Rumovsky joined the Russian School Administration Board in 1803 and was responsible for several reforms. As superintendent of the Kazan Department of Education between 1803 and 1812 he played a major role in the founding of Kazan University.

==Works==
He authored scientific papers related to the field of astronomy, geodesy, geography, mathematics, and physics. In 1786, he was responsible for publishing the first catalog in Russia with astronomical geographical coordinates for sixty-two sites, later republished in Berliner Astronomisches Jahrbuch (1790). In 1760, Rumovsky published a textbook on mathematics for students. Later, he was involved in the edition of the Dictionary of the Russian language. He made a number of translations into Russian as well, mostly philosophical works.
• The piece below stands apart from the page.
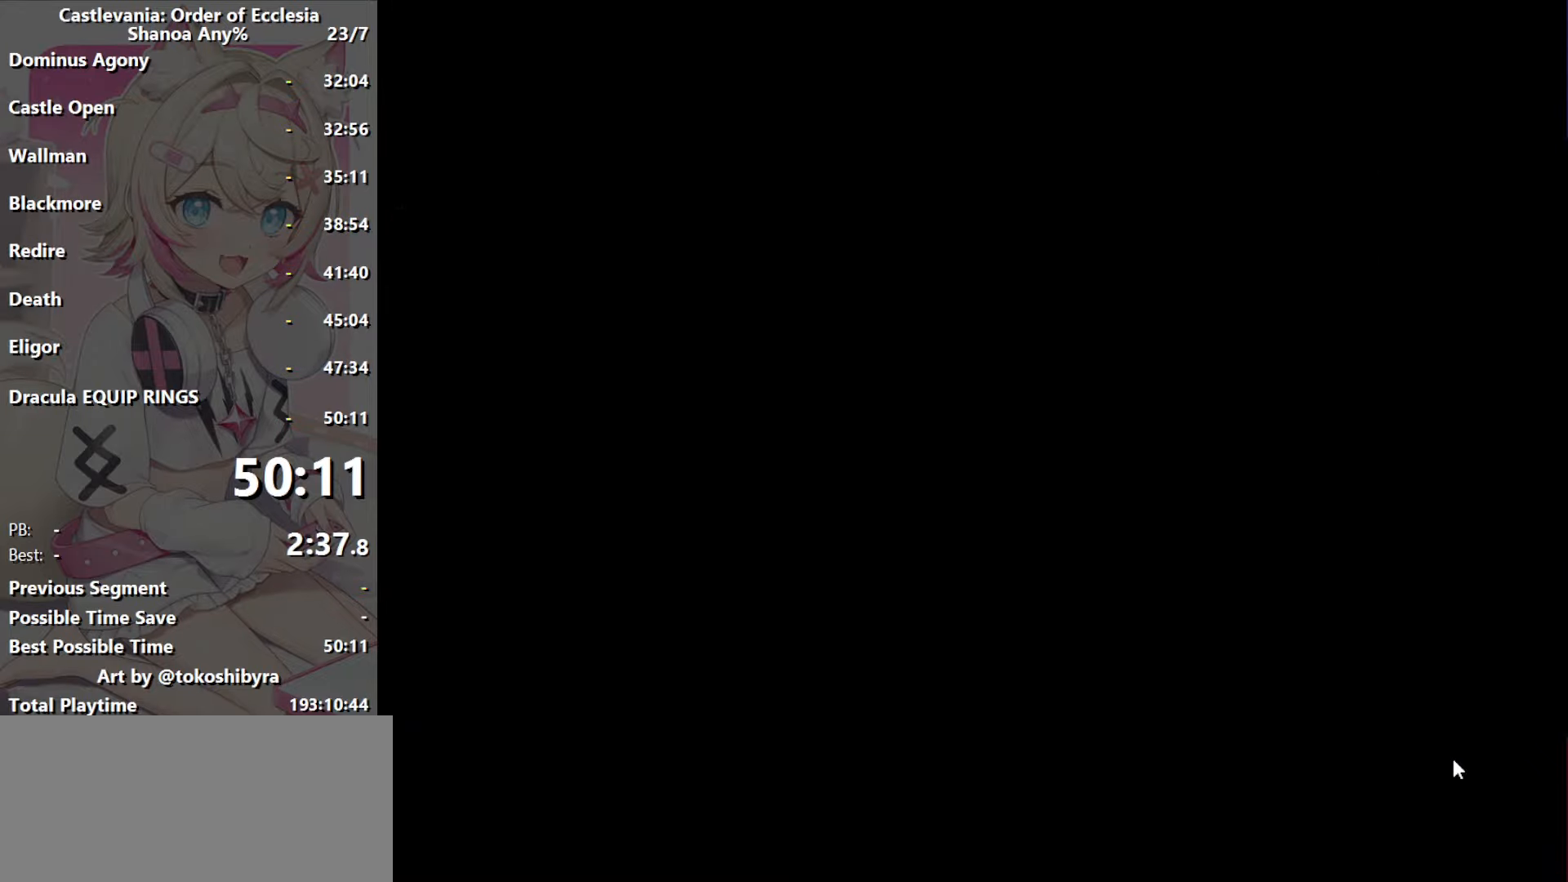
{"dt_ms": 500, "buttons": [], "events": []}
===Observations of Venus===
In the 18th century, the precise measurements of the distance between the Earth and the Sun were recognized as one of the most urgent tasks of astronomy. It was previously suggested by Edmond Halley that the best available method to measure this distance was to observe the point at which Venus was between the Sun and the Earth (transit of Venus). Two such points occurred in 1761 and 1769, respectively, and the observations, performed everywhere over Europe, lead indeed to a very precise data related to the distance to the Sun.

In 1761, the effort was coordinated all over Europe, including Russia. The Russian effort, backed by Mikhail Lomonosov, consisted in a number of expeditions to observe the phenomenon. In particular, Rumovsky headed the expedition to Selenginsk in Siberia.

The 1761 results were used for more refined observations performed in 1769. In that year, Rumovsky was coordinating the observations in the Russian Empire, which were held over the whole accessible area. Rumovsky personally conducted observations in Kola, and later collaborated with Euler to produce the most complete picture based on the observations made in all possible locations.